COORDINATOR CUT-UP: Back to trust and discipline

Posted Nov 20, 2013

Defensive coordinator Gunther Cunningham talks about the Lions' performance at Pittsburgh and how they can turn it around

Chris HoustonPhoto: G. Smith/Detroit Lions

Know your assignment. Do your job.

It seems pretty easy, but hasn't always been the consistent formula for the Detroit Lions secondary this year.

"We had some guys that were farming land that wasn't theirs, they were out of position," head coach Jim Schwartz said of last week's loss in Pittsburgh during his Monday press conference.

"What happens is that you start pressing to try and make plays and then you end up giving up one."

Or two, or three.

It's been a problem with this secondary at times this season.
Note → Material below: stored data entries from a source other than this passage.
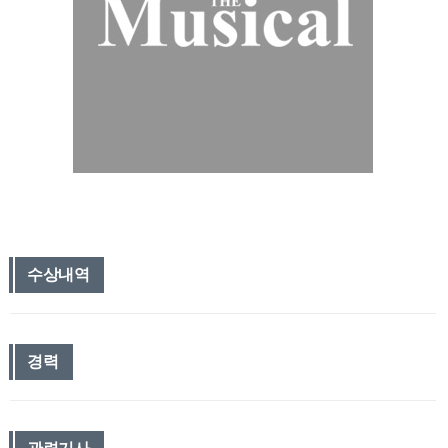
수상내역
경력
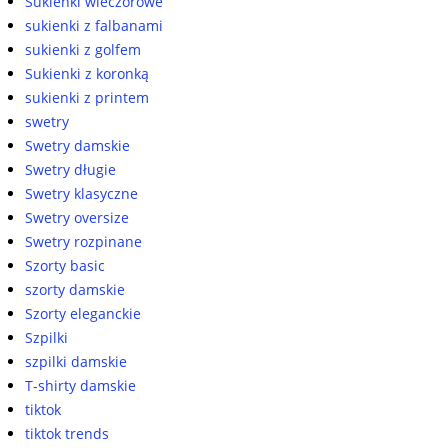
Sukienki wieczorowe
sukienki z falbanami
sukienki z golfem
Sukienki z koronką
sukienki z printem
swetry
Swetry damskie
Swetry długie
Swetry klasyczne
Swetry oversize
Swetry rozpinane
Szorty basic
szorty damskie
Szorty eleganckie
Szpilki
szpilki damskie
T-shirty damskie
tiktok
tiktok trends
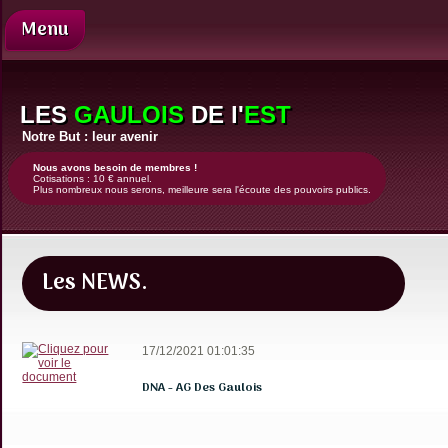
Menu
Présentation
Nos
LES
GAULOIS
DE l'
EST
demandes
Notre But : leur avenir
Comité
de
Nous avons besoin de membres !
Cotisations : 10 € annuel.
direction
Plus nombreux nous serons, meilleure sera l'écoute des pouvoirs publics.
Revue
de
presse
Les NEWS.
Contact
Enfants
Justice
17/12/2021 01:01:35
Famille
DNA - AG Des Gaulois
d'accueil
News
Coups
Perhaps the pressure to make a big play is causing some players to try and do too much instead of staying true to assignments.
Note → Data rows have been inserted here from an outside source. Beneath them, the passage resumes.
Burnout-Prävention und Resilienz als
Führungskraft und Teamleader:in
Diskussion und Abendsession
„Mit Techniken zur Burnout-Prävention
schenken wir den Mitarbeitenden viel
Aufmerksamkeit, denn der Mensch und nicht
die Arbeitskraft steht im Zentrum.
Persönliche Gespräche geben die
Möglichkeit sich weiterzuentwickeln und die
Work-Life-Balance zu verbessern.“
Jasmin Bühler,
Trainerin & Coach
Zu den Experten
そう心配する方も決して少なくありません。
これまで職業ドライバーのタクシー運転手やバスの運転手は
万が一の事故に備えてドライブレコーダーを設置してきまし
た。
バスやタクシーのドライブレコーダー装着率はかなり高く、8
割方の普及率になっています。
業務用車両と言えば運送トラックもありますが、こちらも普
"It's a combination of focusing on your job and preparation," defensive coordinator Gunther Cunningham said. "John Bonamego told the team a story early in the year about being ready versus being prepared. There's a difference.

"Our guys play hard, but I think what we've lost is the way to make a play through proper play entry, which is a lot of discipline that's involved."

The Lions want to make the play and are in position to do so a lot of the time. What has happened is lack of discipline and trust in big- or close-game situations.

In Pittsburgh, some of Detroit's best players on defense missed tackles that led to big plays, were in wrong spots that led to big plays and dropped interceptions that took big plays off the board.

"The positive out of this game for me is we were within a play to win," Cunningham said. "And I believe we should have won the game. We've had three games like that and that's Arizona, Cincinnati and Pittsburgh.

"Now, anybody can say that, but I believe we should have won those games. We were in striking distance and we didn't finish it. We need to fix that in a hurry."

What is the answer? How does it get fixed Week 12?

"There are a lot of combinations of things (we can do) and -- for all my career -- I've been thinking about it," said Cunningham. "What is the answer? In order to make things right with the team it takes all of us. Coaches, players, everybody.

"The bus driver, the pilot in the airplane and the hotel. Everything has to be done the right way and when those things click like that you win.”